Gaullisme géopolitique et néo-conservatisme
La récente décision de Donald Trump de reconnaître Jérusalem comme capitale d'Israël a provoqué un embrasement des territoires palestiniens et une indignation de la part de la communauté internationale. Le président Emmanuel Macron a lui-même condamné cette décision, appelant à une solution diplomatique et à la reconnaissance d'un Etat palestinien.
De même, lorsque Donald Trump semblait prêt à déclarer la guerre à la Corée du Nord, le président français n'a eu de cesse d'appeler son homologue américain a davantage de prudence, laissant sous-entendre que les Etats-Unis seraient seuls en cas de conflit. Cela faisait bien longtemps que la France n'avait pas montré autant de volonté d'indépendance et de réserves face à la politique étrangère des Etats-Unis.

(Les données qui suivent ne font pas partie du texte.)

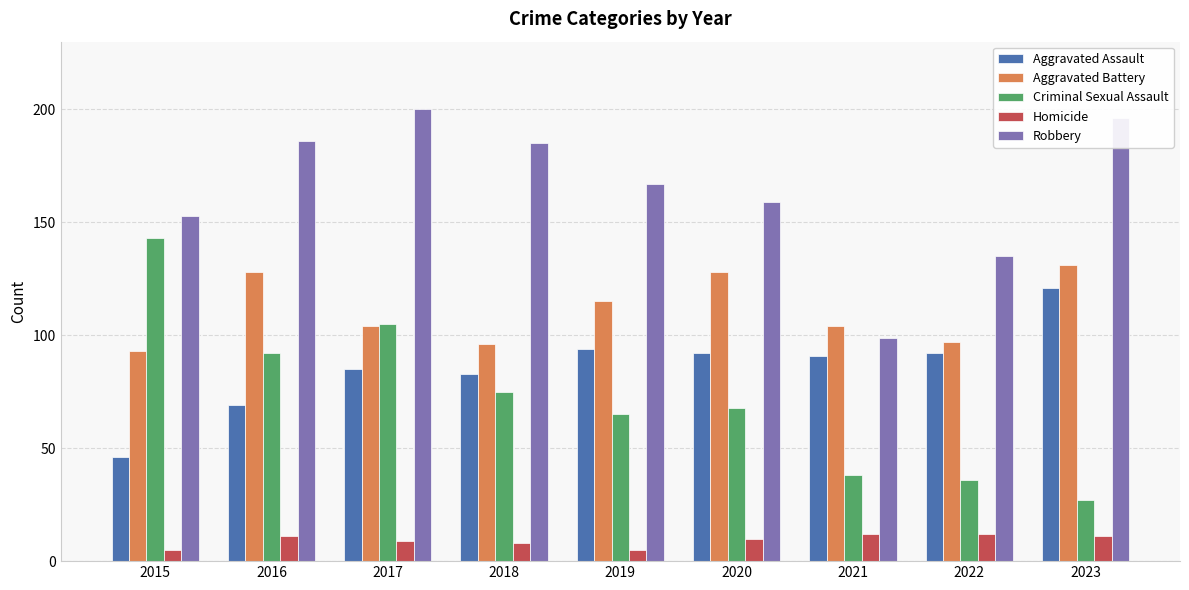

What is the difference between the Aggravated Assault values at 2020 and 2017?

7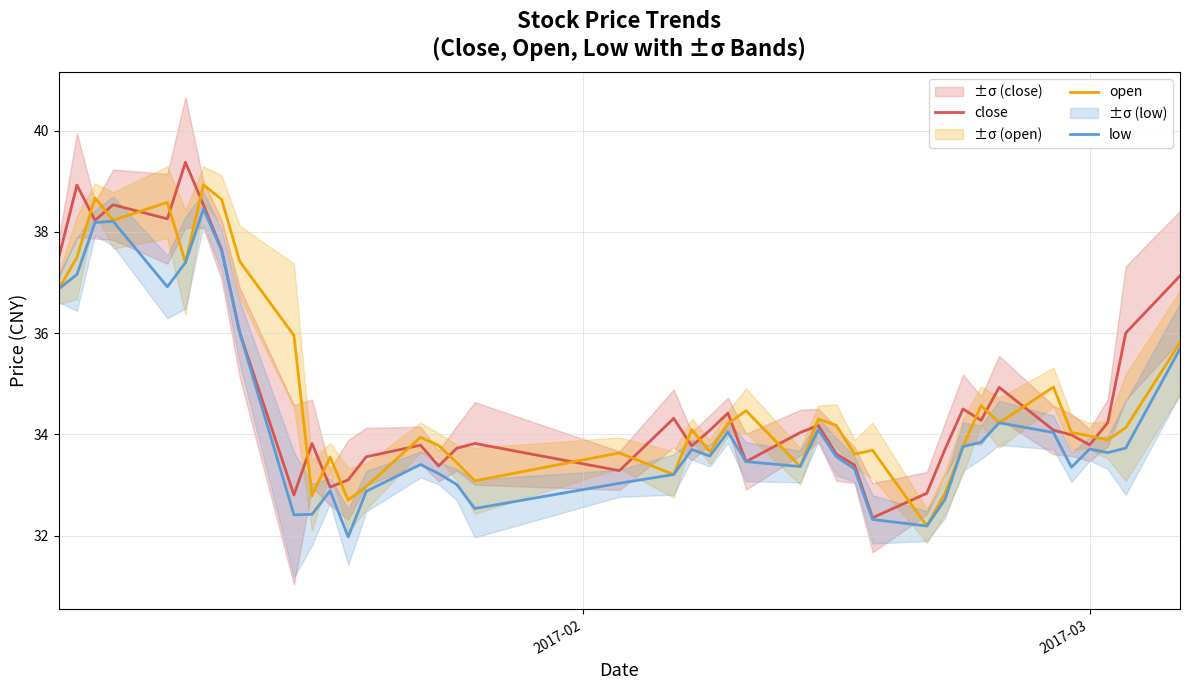

What is the minimum value for low?

32.0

Aura-t-il fallu un homme comme Trump pour que le gouvernement français prenne ses distances avec son allié américain ?
Dans une interview donnée au Figaro en juin 2017, Emmanuel Macron déclarait : "Avec moi, ce sera la fin d'une forme de néo-conservatisme importée en France depuis dix ans". Il critiquait également le renversement de Mouammar Kadhafi, changement de régime qualifié de stratégie d' "apprenti sorcier" et déclarait que président, il n'aurait pas mené de guerre en Libye. A propos du dictateur syrien Bachar el-Assad, il déplorait qu'on ne lui avait "pas présenté son successeur légitime". Ces déclarations constituent un changement de politique étrangère de la France, caractérisée depuis 2007 par un atlantisme marqué.
Librement inspiré des écrits du philosophe allemand Léo Strauss, le néo-conservatisme est une doctrine apparue aux Etats-Unis, qui considère que la justice et la démocratie sont les objectifs à atteindre en politique étrangère, et s'il le faut par la guerre. Cette vision guerrière des relations internationales s'oppose à la realpolitik, qui considère la stabilité internationale, la paix, la sécurité et la défense de ses intérêts comme des fins en soi. La politique néo-conservatrice des Etats-Unis est parvenue au pouvoir sous les deux mandats de Ronald Reagan, avant d'être portée à son paroxysme par George W Bush.
La France menait alors une politique étrangère indépendante, marquée par la recherche gaulliste d'une troisième voie, ou d'une troisième voix, entre les Etats-Unis et la Russie. Cette politique, menée par de brillants ministres des affaires étrangères tels que Hubert Védrine, Roland Dumas ou encore Dominique de Villepin, conduira la France a refuser d'intervenir en Irak en 2003, par un discours de Villepin aux Nations Unies qui appartient désormais à l'Histoire.
Mais cette politique prend fin avec l'élection de Nicolas Sarkozy, admirateur des Etats-Unis. Celui-ci nomme Bernard Kouchner puis Alain Juppé ministres des affaires étrangères, et remplace le personnel gaulliste du Quai d'Orsay par des néo-conservateurs à la française.
La suite est connue : réintégration du commandement intégré de l'OTAN, renversement de Mouammar Kadhafi, fermeture de l'ambassade française en Syrie. François Hollande perpétue cette politique néo-conservatrice avec son ministre des affaires étrangères Laurent Fabius, tenant d'une ligne dure face à la Russie, à l'Iran et à la Syrie.
Emmanuel Macron semble désireux de rompre avec cette politique et a donné des signaux en ce sens : invitation de Vladimir Poutine à Versailles, acceptation tacite d'un maintien de Bachar el-Assad au pouvoir, prudence face à l'Iran et à la Corée du Nord, volonté d'une solution à deux états dans la crise israélo-arabe. Assiste-t-on à un retour de la realpolitik ? La France va-t-elle retrouver une politique étrangère indépendante ? Charles de Gaulle déclarait un jour que "La France n'a pas d'amis en relations internationales, elle n'a que des intérêts". Emmanuel Macron va-t-il renouer avec une forme de gaullisme géopolitique ? L'avenir nous le dira.